* Problem to work on: Please recast every line of text in the items below as a JSON list of strings, one string per line, leaving out blank lines.

[Stored data entries]
★ ★ ★ ★
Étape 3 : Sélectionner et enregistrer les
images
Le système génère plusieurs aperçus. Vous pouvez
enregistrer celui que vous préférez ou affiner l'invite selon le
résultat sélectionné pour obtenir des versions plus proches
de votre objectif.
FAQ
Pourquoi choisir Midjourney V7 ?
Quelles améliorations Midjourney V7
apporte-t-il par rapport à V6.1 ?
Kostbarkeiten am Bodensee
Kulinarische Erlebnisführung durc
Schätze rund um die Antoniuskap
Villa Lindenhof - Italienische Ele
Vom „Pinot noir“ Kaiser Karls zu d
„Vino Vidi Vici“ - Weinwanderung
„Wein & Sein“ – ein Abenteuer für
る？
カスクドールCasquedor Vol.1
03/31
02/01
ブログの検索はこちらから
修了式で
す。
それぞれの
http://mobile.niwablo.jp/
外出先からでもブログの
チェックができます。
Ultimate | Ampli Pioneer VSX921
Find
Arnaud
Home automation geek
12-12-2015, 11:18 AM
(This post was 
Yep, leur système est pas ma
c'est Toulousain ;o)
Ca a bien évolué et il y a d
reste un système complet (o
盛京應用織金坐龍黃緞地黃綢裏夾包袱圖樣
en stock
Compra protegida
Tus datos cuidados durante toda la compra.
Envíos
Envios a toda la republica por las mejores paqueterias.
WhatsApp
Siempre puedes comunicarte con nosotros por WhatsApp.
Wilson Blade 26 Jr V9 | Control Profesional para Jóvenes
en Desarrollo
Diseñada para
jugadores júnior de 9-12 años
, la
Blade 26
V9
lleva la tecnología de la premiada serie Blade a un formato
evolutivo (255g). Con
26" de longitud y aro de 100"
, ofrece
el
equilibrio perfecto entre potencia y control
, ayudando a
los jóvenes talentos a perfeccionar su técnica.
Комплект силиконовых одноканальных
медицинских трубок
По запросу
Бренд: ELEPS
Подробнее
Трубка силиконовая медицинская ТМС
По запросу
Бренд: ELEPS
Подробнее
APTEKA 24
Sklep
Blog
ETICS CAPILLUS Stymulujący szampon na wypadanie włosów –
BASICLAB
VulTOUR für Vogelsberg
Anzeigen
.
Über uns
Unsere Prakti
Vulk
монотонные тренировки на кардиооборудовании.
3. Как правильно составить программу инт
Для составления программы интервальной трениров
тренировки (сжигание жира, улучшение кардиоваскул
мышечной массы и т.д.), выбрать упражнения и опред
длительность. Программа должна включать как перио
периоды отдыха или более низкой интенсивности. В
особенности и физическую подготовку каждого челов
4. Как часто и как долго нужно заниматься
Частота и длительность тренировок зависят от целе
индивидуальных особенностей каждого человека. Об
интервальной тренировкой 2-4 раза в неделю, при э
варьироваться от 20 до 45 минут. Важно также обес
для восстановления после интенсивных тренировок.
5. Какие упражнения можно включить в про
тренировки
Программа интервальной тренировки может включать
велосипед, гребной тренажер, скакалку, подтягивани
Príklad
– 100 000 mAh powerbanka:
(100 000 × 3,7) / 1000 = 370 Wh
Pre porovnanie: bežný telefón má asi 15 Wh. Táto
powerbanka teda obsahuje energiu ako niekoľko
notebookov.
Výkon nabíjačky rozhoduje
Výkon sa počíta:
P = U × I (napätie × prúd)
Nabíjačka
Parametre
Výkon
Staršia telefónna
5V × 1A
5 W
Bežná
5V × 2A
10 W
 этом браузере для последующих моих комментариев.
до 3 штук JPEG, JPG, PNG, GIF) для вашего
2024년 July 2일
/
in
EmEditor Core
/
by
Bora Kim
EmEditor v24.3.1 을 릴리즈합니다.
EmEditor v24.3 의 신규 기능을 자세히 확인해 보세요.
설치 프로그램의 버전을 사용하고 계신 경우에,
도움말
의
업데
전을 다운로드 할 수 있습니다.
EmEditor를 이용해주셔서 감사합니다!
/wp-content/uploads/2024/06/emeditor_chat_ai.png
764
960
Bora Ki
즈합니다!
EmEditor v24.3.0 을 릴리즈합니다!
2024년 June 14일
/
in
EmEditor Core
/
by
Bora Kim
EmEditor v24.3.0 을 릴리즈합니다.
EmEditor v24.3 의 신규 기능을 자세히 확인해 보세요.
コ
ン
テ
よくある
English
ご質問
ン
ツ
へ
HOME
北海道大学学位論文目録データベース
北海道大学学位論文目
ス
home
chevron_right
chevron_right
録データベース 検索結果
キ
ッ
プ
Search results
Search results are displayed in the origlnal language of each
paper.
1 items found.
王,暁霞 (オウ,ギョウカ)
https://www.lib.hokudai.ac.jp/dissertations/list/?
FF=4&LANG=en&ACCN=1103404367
★ ★ ★ ★
* Finished task:
[
  "Étape 3 : Sélectionner et enregistrer les",
  "images",
  "Le système génère plusieurs aperçus. Vous pouvez",
  "enregistrer celui que vous préférez ou affiner l'invite selon le",
  "résultat sélectionné pour obtenir des versions plus proches",
  "de votre objectif.",
  "FAQ",
  "Pourquoi choisir Midjourney V7 ?",
  "Quelles améliorations Midjourney V7",
  "apporte-t-il par rapport à V6.1 ?",
  "Kostbarkeiten am Bodensee",
  "Kulinarische Erlebnisführung durc",
  "Schätze rund um die Antoniuskap",
  "Villa Lindenhof - Italienische Ele",
  "Vom „Pinot noir“ Kaiser Karls zu d",
  "„Vino Vidi Vici“ - Weinwanderung",
  "„Wein & Sein“ – ein Abenteuer für",
  "る？",
  "カスクドールCasquedor Vol.1",
  "03/31",
  "02/01",
  "ブログの検索はこちらから",
  "修了式で",
  "す。",
  "それぞれの",
  "http://mobile.niwablo.jp/",
  "外出先からでもブログの",
  "チェックができます。",
  "Ultimate | Ampli Pioneer VSX921",
  "Find",
  "Arnaud",
  "Home automation geek",
  "12-12-2015, 11:18 AM",
  "(This post was ",
  "Yep, leur système est pas ma",
  "c'est Toulousain ;o)",
  "Ca a bien évolué et il y a d",
  "reste un système complet (o",
  "盛京應用織金坐龍黃緞地黃綢裏夾包袱圖樣",
  "en stock",
  "Compra protegida",
  "Tus datos cuidados durante toda la compra.",
  "Envíos",
  "Envios a toda la republica por las mejores paqueterias.",
  "WhatsApp",
  "Siempre puedes comunicarte con nosotros por WhatsApp.",
  "Wilson Blade 26 Jr V9 | Control Profesional para Jóvenes",
  "en Desarrollo",
  "Diseñada para",
  "jugadores júnior de 9-12 años",
  ", la",
  "Blade 26",
  "V9",
  "lleva la tecnología de la premiada serie Blade a un formato",
  "evolutivo (255g). Con",
  "26\" de longitud y aro de 100\"",
  ", ofrece",
  "el",
  "equilibrio perfecto entre potencia y control",
  ", ayudando a",
  "los jóvenes talentos a perfeccionar su técnica.",
  "Комплект силиконовых одноканальных",
  "медицинских трубок",
  "По запросу",
  "Бренд: ELEPS",
  "Подробнее",
  "Трубка силиконовая медицинская ТМС",
  "По запросу",
  "Бренд: ELEPS",
  "Подробнее",
  "APTEKA 24",
  "Sklep",
  "Blog",
  "ETICS CAPILLUS Stymulujący szampon na wypadanie włosów –",
  "BASICLAB",
  "VulTOUR für Vogelsberg",
  "Anzeigen",
  ".",
  "Über uns",
  "Unsere Prakti",
  "Vulk",
  "монотонные тренировки на кардиооборудовании.",
  "3. Как правильно составить программу инт",
  "Для составления программы интервальной трениров",
  "тренировки (сжигание жира, улучшение кардиоваскул",
  "мышечной массы и т.д.), выбрать упражнения и опред",
  "длительность. Программа должна включать как перио",
  "периоды отдыха или более низкой интенсивности. В",
  "особенности и физическую подготовку каждого челов",
  "4. Как часто и как долго нужно заниматься",
  "Частота и длительность тренировок зависят от целе",
  "индивидуальных особенностей каждого человека. Об",
  "интервальной тренировкой 2-4 раза в неделю, при э",
  "варьироваться от 20 до 45 минут. Важно также обес",
  "для восстановления после интенсивных тренировок.",
  "5. Какие упражнения можно включить в про",
  "тренировки",
  "Программа интервальной тренировки может включать",
  "велосипед, гребной тренажер, скакалку, подтягивани",
  "Príklad",
  "– 100 000 mAh powerbanka:",
  "(100 000 × 3,7) / 1000 = 370 Wh",
  "Pre porovnanie: bežný telefón má asi 15 Wh. Táto",
  "powerbanka teda obsahuje energiu ako niekoľko",
  "notebookov.",
  "Výkon nabíjačky rozhoduje",
  "Výkon sa počíta:",
  "P = U × I (napätie × prúd)",
  "Nabíjačka",
  "Parametre",
  "Výkon",
  "Staršia telefónna",
  "5V × 1A",
  "5 W",
  "Bežná",
  "5V × 2A",
  "10 W",
  " этом браузере для последующих моих комментариев.",
  "до 3 штук JPEG, JPG, PNG, GIF) для вашего",
  "2024년 July 2일",
  "/",
  "in",
  "EmEditor Core",
  "/",
  "by",
  "Bora Kim",
  "EmEditor v24.3.1 을 릴리즈합니다.",
  "EmEditor v24.3 의 신규 기능을 자세히 확인해 보세요.",
  "설치 프로그램의 버전을 사용하고 계신 경우에,",
  "도움말",
  "의",
  "업데",
  "전을 다운로드 할 수 있습니다.",
  "EmEditor를 이용해주셔서 감사합니다!",
  "/wp-content/uploads/2024/06/emeditor_chat_ai.png",
  "764",
  "960",
  "Bora Ki",
  "즈합니다!",
  "EmEditor v24.3.0 을 릴리즈합니다!",
  "2024년 June 14일",
  "/",
  "in",
  "EmEditor Core",
  "/",
  "by",
  "Bora Kim",
  "EmEditor v24.3.0 을 릴리즈합니다.",
  "EmEditor v24.3 의 신규 기능을 자세히 확인해 보세요.",
  "コ",
  "ン",
  "テ",
  "よくある",
  "English",
  "ご質問",
  "ン",
  "ツ",
  "へ",
  "HOME",
  "北海道大学学位論文目録データベース",
  "北海道大学学位論文目",
  "ス",
  "home",
  "chevron_right",
  "chevron_right",
  "録データベース 検索結果",
  "キ",
  "ッ",
  "プ",
  "Search results",
  "Search results are displayed in the origlnal language of each",
  "paper.",
  "1 items found.",
  "王,暁霞 (オウ,ギョウカ)",
  "https://www.lib.hokudai.ac.jp/dissertations/list/?",
  "FF=4&LANG=en&ACCN=1103404367"
]